* _THE PROBLEM_: Among the records below, find the lines with the word "Dynavit" and copy them.

[Records from a data collection]

====

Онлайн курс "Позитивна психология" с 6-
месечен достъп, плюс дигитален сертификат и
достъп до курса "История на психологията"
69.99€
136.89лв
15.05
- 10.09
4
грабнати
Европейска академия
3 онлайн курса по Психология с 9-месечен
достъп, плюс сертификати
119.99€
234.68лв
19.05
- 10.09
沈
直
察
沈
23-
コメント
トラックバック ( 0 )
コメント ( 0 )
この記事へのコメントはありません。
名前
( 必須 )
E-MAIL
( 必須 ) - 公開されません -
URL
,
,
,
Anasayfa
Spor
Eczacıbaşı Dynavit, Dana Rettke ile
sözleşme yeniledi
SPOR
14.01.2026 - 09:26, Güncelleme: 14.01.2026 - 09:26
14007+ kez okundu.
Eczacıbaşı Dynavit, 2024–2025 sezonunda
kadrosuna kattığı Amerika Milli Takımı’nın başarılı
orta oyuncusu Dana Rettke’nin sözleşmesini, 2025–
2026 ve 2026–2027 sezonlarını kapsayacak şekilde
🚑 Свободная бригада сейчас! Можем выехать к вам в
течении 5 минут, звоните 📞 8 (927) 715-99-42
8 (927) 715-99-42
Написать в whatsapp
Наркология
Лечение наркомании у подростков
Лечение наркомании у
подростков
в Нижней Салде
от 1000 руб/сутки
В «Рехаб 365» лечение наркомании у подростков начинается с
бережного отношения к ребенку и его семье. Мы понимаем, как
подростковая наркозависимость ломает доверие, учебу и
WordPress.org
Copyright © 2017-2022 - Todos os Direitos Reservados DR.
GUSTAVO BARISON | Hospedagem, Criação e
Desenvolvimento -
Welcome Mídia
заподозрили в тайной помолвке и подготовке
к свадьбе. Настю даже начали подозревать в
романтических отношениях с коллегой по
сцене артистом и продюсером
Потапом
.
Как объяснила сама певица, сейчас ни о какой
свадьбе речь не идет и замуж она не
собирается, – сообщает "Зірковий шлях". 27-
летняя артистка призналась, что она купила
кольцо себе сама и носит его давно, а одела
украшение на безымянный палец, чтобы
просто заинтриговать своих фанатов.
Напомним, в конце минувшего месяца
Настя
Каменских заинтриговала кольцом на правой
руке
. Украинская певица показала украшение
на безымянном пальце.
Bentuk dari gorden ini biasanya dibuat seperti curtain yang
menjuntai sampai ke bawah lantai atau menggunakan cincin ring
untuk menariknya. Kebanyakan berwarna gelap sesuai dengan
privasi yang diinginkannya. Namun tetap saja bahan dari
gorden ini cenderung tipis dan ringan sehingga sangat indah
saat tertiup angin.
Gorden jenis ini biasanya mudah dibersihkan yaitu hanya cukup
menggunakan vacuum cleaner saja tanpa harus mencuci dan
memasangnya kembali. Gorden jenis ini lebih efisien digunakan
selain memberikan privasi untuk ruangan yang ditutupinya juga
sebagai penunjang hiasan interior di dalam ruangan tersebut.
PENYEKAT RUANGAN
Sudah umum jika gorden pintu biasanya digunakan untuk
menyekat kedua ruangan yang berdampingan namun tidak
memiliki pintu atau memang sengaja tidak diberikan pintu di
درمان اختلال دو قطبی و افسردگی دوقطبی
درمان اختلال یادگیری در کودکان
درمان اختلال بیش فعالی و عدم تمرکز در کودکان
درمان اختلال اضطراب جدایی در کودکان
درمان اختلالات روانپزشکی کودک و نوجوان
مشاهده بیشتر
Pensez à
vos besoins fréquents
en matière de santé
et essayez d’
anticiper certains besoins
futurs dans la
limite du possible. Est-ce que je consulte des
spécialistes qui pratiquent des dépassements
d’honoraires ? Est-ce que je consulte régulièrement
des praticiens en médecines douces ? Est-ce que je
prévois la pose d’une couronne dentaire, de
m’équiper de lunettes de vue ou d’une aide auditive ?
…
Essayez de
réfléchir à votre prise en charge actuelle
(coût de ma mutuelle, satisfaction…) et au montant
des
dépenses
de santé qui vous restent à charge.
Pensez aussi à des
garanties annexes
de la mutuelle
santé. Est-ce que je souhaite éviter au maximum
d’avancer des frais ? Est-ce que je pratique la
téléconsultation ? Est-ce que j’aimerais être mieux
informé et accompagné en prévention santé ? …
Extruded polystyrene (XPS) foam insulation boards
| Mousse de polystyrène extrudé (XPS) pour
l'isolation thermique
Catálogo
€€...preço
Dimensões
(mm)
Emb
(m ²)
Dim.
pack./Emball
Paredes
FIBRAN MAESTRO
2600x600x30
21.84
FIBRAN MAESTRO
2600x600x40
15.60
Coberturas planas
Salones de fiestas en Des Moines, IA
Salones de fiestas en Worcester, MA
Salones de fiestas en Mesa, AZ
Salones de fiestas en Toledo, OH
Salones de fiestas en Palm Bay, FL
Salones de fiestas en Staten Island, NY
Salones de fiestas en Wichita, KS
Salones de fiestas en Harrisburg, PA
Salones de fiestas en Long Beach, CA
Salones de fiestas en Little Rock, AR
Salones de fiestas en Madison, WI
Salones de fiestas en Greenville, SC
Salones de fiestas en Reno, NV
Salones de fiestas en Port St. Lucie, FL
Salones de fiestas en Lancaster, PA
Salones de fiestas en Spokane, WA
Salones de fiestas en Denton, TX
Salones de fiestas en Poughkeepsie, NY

====

* _ANSWER BOX_:
Eczacıbaşı Dynavit, Dana Rettke ile
Eczacıbaşı Dynavit, 2024–2025 sezonunda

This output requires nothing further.